The Philippines and the United States will begin war games near disputed South China Sea waters this week, showcasing fast-expanding military ties and likely further stoking tensions with China.
The annual exercises, which involve 2,300 marines from both sides, will take place amid the backdrop of ongoing negotiations to further increase an American military presence and the deployment of its hardware in the former US colony.
They also come three weeks before US President Barack Obama is due to visit Manila, a huge moment for the Philippines as it looks for US support amid a worsening row with China over rival claims to parts of the South China Sea.

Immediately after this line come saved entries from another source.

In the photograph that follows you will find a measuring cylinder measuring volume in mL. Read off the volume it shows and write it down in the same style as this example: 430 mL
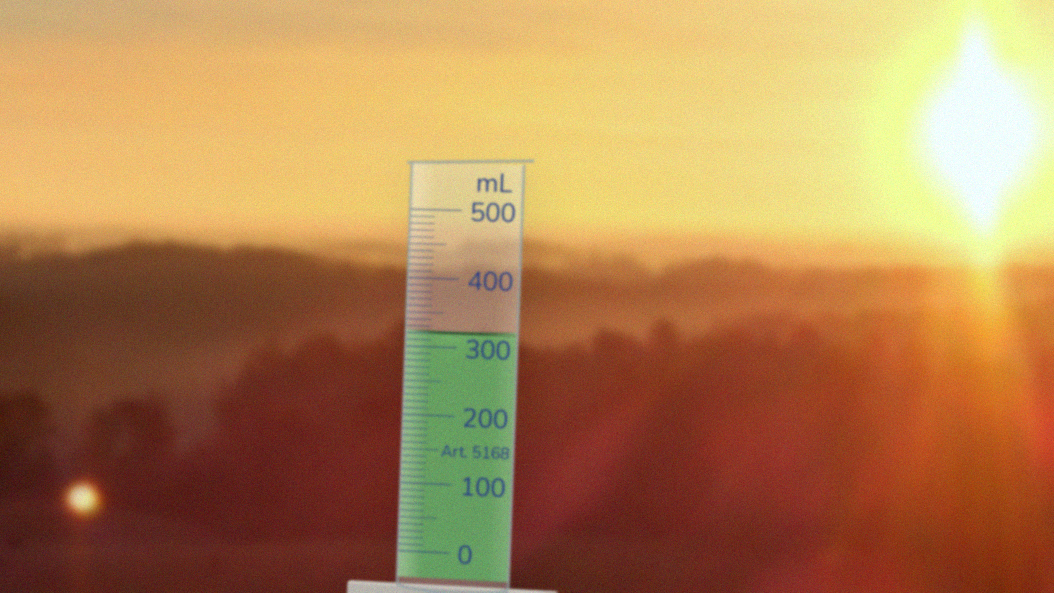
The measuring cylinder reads 320 mL
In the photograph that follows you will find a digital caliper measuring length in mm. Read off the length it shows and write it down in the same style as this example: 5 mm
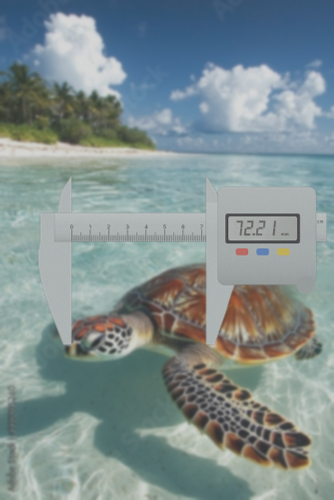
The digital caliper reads 72.21 mm
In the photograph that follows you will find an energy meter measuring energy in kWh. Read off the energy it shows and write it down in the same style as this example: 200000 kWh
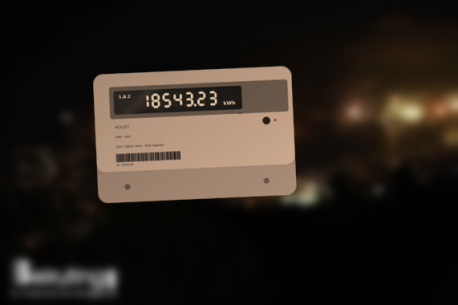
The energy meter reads 18543.23 kWh
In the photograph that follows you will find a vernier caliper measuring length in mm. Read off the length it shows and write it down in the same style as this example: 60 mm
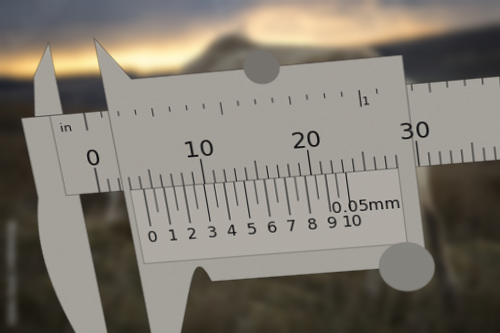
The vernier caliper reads 4.2 mm
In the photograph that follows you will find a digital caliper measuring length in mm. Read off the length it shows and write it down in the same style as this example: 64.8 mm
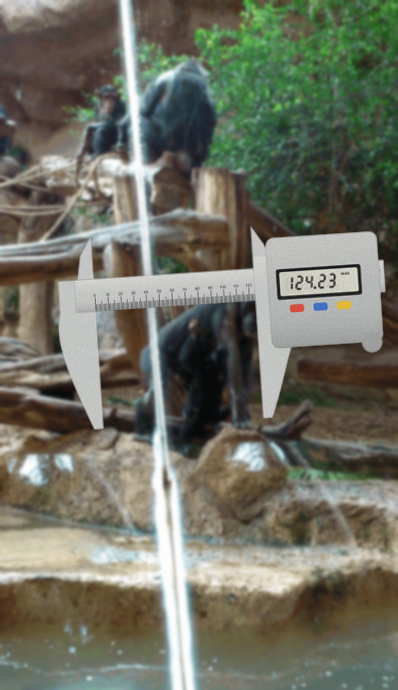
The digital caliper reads 124.23 mm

“The Chinese will view these military exercises as yet another example of the Philippines stirring up tensions in the South China Sea and of the US taking advantage of the situation to increase its military presence,” regional security expert Ian Storey told AFP.
Beijing, which insists it has sovereignty to nearly all of the South China Sea, has repeatedly railed at the Philippines for refusing to back down in the territorial dispute and seeking to draw the US closer.
Vietnam, Malaysia, Brunei and Taiwan also have competing claims to parts of the sea, which is believed to sit atop vast deposits of fossil fuels, but China has been particularly angered at the Philippines for being the most vocal.
For the Philippines, the dispute will continue to be “the central driver” of efforts to intensify its alliance with the US, according to Storey, a senior fellow at the Institute of Southeast Asian Studies in Singapore.
The Philippine-US Amphibious Landing Exercises (Phiblex) will begin on Wednesday at a naval base in Zambales, a province on the western coast of Luzon island facing the South China Sea.
It is about 220 kilometres (135 miles) from Scarborough Shoal, a group of rocky outcrops in the Philippines’ internationally recognised exclusive economic zone which has been occupied by Chinese vessels since last year.
Scarborough Shoal has become the prime focus of the territorial dispute in recent weeks, with the Philippines accusing China of erecting concrete structures there.
The war games, which will last three weeks, will involve two US warships and live ground fire exercises, according to the Philippine military.
Staff planning exercises will also be held “that will increase the capability to conduct bilateral maritime security and territorial defence operation”, the US embassy said in a statement.
Neither side, however, would release the specific locations for the sea drills.
The exercises take place as the allies are moving closer to a planned deal that would expand the US troop presence in the Philippines, which wants the agreement struck before the end of the year.
The pact would allow the United States to bring military hardware on to local bases, and formalise more US troop visits.
The United States had a permanent military presence at two bases in the Philippines until 1992.
The bases were closed amid nationalist opposition, but the current administration of President Benigno Aquino has rallied pro-US sentiment to counter China.
Even ahead of the pact, there has been a “surge” in recent years of US troops passing through the Philippines, according to John Blaxland, a security and defence analyst at the Australia National University’s College of Asia and the Pacific.
This has dovetailed with Obama’s strategic “pivot” to Asia, which in turn has fuelled long-held Chinese concerns about the US trying to encircle China.
“The Philippines is one of the most enthusiastic supporters for the rebalancing in Asia, and the US is very happy to have regained routine access, if not formal basing at the naval and air facilities there,” Blaxland told AFP.
Storey also said that independent research data showed there had been an increase in US military visits.
The number of US warships making calls in the Philippines “has increased dramatically” to 80 this year, he said.
A Philippine Navy officer, who asked not to be named, confirmed the increase in port calls to Manila as well as in Subic, the former US naval base in Zambales.
AFP asked the US embassy in Manila for data on US military visits to the Philippines in recent years, but no information was provided.